## THE RECORDS
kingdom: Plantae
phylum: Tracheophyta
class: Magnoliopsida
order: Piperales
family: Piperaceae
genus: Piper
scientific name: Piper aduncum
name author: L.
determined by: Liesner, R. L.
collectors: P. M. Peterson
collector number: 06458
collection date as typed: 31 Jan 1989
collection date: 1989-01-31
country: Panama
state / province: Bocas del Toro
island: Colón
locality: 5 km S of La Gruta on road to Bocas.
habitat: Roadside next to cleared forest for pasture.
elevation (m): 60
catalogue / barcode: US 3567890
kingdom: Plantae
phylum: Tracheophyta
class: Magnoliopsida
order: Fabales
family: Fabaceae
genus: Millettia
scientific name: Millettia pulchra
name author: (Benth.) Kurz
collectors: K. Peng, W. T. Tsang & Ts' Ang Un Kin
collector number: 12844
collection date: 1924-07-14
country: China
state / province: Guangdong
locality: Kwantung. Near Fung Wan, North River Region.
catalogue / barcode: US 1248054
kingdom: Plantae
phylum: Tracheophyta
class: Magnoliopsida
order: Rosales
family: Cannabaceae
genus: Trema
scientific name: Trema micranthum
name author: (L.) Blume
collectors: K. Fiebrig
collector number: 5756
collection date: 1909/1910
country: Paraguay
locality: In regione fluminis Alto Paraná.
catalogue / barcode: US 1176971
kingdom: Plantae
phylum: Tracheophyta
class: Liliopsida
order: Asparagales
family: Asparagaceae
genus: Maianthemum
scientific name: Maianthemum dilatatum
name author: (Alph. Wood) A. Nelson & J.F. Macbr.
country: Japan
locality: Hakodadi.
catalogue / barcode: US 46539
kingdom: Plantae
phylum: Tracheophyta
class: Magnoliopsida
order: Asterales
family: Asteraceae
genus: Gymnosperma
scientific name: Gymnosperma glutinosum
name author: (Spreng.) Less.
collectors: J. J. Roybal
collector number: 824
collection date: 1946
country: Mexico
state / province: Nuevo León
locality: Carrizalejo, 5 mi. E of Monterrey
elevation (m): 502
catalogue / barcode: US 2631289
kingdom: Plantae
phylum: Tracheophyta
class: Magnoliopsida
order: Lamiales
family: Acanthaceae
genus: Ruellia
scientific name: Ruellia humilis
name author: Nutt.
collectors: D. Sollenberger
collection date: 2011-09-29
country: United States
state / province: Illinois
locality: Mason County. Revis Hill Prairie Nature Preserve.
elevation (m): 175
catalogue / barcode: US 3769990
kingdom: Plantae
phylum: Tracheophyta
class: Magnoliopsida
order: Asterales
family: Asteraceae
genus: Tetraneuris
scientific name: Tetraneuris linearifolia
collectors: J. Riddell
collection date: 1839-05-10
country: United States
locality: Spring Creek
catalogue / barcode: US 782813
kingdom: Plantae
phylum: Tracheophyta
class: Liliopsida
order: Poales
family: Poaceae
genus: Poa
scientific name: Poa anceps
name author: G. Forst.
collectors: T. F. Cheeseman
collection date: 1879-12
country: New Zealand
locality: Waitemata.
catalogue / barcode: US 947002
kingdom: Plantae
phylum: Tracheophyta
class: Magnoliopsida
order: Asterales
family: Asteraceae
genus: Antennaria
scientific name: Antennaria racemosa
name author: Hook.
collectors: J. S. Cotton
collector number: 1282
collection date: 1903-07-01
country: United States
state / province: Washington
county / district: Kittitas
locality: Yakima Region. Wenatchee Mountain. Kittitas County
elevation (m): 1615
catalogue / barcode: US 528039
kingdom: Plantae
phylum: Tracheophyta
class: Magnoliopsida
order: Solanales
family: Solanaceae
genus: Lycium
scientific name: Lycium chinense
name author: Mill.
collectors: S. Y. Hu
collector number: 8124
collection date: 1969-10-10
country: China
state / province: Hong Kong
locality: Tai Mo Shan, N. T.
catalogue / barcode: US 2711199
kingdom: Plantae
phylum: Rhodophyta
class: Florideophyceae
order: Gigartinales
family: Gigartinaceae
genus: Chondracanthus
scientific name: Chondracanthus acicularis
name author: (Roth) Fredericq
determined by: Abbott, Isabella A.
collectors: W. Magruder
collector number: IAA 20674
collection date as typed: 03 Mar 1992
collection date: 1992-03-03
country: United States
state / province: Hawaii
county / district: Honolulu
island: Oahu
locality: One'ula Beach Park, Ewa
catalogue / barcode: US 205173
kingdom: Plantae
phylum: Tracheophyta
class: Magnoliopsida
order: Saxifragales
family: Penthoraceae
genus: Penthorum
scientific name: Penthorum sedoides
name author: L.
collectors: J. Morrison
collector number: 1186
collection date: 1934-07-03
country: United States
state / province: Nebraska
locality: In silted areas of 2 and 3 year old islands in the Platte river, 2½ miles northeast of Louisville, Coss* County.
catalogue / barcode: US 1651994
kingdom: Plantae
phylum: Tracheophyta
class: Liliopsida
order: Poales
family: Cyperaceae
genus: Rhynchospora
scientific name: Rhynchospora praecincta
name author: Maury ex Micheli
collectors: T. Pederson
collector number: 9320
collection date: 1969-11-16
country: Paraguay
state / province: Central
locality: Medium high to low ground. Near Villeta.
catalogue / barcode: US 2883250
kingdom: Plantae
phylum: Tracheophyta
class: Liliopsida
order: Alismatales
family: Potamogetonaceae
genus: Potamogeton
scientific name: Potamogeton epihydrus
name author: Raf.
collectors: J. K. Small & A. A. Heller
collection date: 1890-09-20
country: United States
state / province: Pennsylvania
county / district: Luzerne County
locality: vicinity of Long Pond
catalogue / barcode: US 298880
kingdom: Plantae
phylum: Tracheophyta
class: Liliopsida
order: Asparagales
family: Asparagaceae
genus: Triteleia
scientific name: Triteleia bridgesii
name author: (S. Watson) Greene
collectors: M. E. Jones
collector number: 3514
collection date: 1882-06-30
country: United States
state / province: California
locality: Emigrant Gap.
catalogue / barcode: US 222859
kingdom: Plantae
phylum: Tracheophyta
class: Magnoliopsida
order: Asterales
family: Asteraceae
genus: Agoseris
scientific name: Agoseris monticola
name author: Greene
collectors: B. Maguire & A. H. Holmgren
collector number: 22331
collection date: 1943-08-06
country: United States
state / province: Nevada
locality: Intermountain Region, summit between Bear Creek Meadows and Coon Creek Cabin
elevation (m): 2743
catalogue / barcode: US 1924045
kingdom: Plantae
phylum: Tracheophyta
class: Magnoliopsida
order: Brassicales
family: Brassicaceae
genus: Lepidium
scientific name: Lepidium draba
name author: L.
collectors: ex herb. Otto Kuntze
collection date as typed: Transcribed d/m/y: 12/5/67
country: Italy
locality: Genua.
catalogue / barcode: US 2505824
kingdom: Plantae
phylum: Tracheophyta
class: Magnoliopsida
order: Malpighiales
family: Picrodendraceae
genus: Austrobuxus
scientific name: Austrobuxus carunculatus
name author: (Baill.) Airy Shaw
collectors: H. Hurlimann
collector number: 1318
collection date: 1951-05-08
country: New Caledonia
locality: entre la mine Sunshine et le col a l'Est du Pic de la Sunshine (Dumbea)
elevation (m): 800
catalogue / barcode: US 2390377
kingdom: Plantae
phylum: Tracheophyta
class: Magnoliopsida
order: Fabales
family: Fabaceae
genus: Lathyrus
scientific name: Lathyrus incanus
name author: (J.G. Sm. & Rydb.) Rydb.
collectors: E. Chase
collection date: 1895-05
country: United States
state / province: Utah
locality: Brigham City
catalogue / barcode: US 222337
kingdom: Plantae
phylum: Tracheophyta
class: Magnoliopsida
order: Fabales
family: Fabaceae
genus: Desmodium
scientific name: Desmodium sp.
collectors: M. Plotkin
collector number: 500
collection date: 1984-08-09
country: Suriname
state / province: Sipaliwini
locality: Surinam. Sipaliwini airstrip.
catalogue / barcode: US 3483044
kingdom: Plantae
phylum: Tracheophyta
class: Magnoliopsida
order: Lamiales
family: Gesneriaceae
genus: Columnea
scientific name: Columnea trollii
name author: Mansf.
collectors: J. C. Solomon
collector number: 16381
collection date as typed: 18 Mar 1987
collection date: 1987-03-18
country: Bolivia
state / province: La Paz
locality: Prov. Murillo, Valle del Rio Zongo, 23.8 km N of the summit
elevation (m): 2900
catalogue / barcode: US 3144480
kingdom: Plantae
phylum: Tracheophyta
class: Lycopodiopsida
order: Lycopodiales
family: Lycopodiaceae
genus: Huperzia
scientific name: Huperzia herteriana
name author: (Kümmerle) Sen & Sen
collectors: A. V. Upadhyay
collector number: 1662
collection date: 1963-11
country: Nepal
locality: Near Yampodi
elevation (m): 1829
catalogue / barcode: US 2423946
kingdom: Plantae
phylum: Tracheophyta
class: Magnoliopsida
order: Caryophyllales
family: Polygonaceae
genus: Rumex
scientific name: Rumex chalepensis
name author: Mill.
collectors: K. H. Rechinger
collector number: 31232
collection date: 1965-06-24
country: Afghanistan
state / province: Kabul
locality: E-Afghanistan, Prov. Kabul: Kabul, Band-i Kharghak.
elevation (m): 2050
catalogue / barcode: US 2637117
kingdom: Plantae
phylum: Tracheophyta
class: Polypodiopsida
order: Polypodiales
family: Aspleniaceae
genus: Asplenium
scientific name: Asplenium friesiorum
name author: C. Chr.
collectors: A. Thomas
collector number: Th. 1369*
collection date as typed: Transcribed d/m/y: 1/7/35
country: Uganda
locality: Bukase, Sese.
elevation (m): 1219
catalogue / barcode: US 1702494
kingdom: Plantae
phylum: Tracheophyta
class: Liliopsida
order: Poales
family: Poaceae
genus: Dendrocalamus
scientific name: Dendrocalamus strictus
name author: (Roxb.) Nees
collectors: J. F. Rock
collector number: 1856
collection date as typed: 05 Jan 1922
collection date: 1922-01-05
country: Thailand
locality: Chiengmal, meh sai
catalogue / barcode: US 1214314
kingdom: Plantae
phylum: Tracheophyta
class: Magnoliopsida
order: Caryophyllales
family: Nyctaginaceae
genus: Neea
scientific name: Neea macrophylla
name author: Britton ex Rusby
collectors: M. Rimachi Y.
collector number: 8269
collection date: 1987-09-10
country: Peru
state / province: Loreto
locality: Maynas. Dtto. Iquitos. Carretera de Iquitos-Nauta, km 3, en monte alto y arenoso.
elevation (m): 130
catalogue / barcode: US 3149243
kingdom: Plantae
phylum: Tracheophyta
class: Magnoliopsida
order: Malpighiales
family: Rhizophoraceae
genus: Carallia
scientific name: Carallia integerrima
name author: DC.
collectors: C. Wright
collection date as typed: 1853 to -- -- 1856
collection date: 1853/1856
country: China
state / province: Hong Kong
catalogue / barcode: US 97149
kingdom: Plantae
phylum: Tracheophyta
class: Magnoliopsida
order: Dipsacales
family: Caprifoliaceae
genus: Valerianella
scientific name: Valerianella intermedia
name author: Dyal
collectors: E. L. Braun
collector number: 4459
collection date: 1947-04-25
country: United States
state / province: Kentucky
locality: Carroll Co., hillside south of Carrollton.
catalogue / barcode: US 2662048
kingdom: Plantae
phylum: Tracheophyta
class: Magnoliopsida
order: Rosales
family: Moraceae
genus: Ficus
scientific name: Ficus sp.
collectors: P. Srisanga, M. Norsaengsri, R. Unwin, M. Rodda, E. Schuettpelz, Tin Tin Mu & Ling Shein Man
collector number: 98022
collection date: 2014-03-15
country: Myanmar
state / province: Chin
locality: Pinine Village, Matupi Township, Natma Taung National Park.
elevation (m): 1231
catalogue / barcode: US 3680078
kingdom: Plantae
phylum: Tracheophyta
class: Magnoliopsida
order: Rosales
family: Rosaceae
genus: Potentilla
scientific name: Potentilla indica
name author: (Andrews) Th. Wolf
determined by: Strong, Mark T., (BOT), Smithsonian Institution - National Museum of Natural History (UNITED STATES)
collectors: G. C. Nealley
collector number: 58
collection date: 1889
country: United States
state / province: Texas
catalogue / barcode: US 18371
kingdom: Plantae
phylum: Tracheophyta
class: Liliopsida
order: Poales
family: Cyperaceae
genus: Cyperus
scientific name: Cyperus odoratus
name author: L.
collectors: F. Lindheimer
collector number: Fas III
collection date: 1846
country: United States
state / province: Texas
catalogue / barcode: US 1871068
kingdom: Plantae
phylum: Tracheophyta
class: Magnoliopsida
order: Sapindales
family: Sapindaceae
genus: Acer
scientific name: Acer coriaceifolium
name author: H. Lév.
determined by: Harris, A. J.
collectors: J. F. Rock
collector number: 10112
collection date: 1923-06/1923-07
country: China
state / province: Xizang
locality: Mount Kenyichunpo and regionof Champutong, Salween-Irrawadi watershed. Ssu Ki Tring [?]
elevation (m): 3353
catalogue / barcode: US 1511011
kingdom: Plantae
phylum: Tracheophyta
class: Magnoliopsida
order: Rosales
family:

## WHAT THE TASK ASKS
Transcribe the item lines above exactly, starting with the line that contains "family: Acanthaceae" and going on through the line that contains "locality: Waitemata.".

## TASK RESULT
family: Acanthaceae
genus: Ruellia
scientific name: Ruellia humilis
name author: Nutt.
collectors: D. Sollenberger
collection date: 2011-09-29
country: United States
state / province: Illinois
locality: Mason County. Revis Hill Prairie Nature Preserve.
elevation (m): 175
catalogue / barcode: US 3769990
kingdom: Plantae
phylum: Tracheophyta
class: Magnoliopsida
order: Asterales
family: Asteraceae
genus: Tetraneuris
scientific name: Tetraneuris linearifolia
collectors: J. Riddell
collection date: 1839-05-10
country: United States
locality: Spring Creek
catalogue / barcode: US 782813
kingdom: Plantae
phylum: Tracheophyta
class: Liliopsida
order: Poales
family: Poaceae
genus: Poa
scientific name: Poa anceps
name author: G. Forst.
collectors: T. F. Cheeseman
collection date: 1879-12
country: New Zealand
locality: Waitemata.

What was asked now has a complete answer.